§ Problem details: Each line of the listing where the string "size" appears is to be identified and copied.

§ Data for review:
* * * * *
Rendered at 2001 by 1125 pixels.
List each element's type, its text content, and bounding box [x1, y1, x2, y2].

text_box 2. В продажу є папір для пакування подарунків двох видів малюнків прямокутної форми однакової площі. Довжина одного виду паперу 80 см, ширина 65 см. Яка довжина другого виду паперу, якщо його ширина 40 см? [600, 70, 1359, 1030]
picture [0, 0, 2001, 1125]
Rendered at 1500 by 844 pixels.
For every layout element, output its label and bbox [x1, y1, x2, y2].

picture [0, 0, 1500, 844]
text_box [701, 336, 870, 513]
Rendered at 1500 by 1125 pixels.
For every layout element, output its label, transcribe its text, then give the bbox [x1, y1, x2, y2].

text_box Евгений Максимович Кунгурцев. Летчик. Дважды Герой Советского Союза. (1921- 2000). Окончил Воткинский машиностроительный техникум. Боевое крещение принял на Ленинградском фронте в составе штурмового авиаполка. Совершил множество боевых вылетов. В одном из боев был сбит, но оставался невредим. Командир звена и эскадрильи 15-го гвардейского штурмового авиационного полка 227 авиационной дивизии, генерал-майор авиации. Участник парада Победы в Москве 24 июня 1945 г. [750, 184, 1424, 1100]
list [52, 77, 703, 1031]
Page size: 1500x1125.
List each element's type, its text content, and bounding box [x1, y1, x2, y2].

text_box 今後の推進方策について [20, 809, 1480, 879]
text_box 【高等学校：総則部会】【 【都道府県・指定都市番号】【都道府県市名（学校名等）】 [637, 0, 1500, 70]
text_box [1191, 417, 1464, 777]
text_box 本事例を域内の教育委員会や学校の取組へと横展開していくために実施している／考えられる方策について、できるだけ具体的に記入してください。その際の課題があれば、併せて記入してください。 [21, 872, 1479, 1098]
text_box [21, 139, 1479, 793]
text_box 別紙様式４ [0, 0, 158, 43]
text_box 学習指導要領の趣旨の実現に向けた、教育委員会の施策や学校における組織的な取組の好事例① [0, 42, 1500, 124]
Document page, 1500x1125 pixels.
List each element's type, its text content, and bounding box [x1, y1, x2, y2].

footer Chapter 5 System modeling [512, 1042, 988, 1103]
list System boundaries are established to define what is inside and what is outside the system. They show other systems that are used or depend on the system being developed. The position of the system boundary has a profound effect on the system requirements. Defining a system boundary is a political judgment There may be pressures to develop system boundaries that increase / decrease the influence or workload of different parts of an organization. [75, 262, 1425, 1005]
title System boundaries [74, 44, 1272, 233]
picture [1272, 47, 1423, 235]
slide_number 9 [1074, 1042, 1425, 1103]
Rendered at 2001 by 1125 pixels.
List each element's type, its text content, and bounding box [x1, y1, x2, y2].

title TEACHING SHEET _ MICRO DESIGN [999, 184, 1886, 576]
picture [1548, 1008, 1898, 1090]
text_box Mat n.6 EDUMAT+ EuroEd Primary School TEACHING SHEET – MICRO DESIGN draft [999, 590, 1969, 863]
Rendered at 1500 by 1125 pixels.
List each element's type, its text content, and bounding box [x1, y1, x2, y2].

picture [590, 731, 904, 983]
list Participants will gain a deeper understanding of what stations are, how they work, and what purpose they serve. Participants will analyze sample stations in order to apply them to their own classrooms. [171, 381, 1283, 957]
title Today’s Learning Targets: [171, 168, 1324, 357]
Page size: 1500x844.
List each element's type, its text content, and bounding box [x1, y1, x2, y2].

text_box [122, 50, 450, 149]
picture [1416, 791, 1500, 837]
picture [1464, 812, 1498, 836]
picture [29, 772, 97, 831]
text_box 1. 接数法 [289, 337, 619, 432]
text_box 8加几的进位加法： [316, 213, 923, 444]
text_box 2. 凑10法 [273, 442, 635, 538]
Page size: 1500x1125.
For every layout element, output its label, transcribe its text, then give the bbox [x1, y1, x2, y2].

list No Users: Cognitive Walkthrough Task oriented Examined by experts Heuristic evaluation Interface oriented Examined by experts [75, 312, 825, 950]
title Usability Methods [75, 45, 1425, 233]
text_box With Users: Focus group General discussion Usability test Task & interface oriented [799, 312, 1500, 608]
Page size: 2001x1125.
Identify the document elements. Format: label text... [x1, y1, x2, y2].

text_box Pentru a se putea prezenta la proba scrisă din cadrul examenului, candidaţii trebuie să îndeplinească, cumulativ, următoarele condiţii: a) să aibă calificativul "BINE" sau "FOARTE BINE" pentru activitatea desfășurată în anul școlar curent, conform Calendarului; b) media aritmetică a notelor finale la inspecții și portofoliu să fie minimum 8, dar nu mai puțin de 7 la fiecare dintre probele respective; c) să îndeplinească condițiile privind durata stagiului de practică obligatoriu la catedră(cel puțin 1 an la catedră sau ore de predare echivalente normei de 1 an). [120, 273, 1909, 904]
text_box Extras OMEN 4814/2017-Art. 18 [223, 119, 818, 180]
* * * * *
§ Problem solution:
Page size: 1500x1125.
Page size: 1500x844.
Page size: 1500x1125.
Page size: 2001x1125.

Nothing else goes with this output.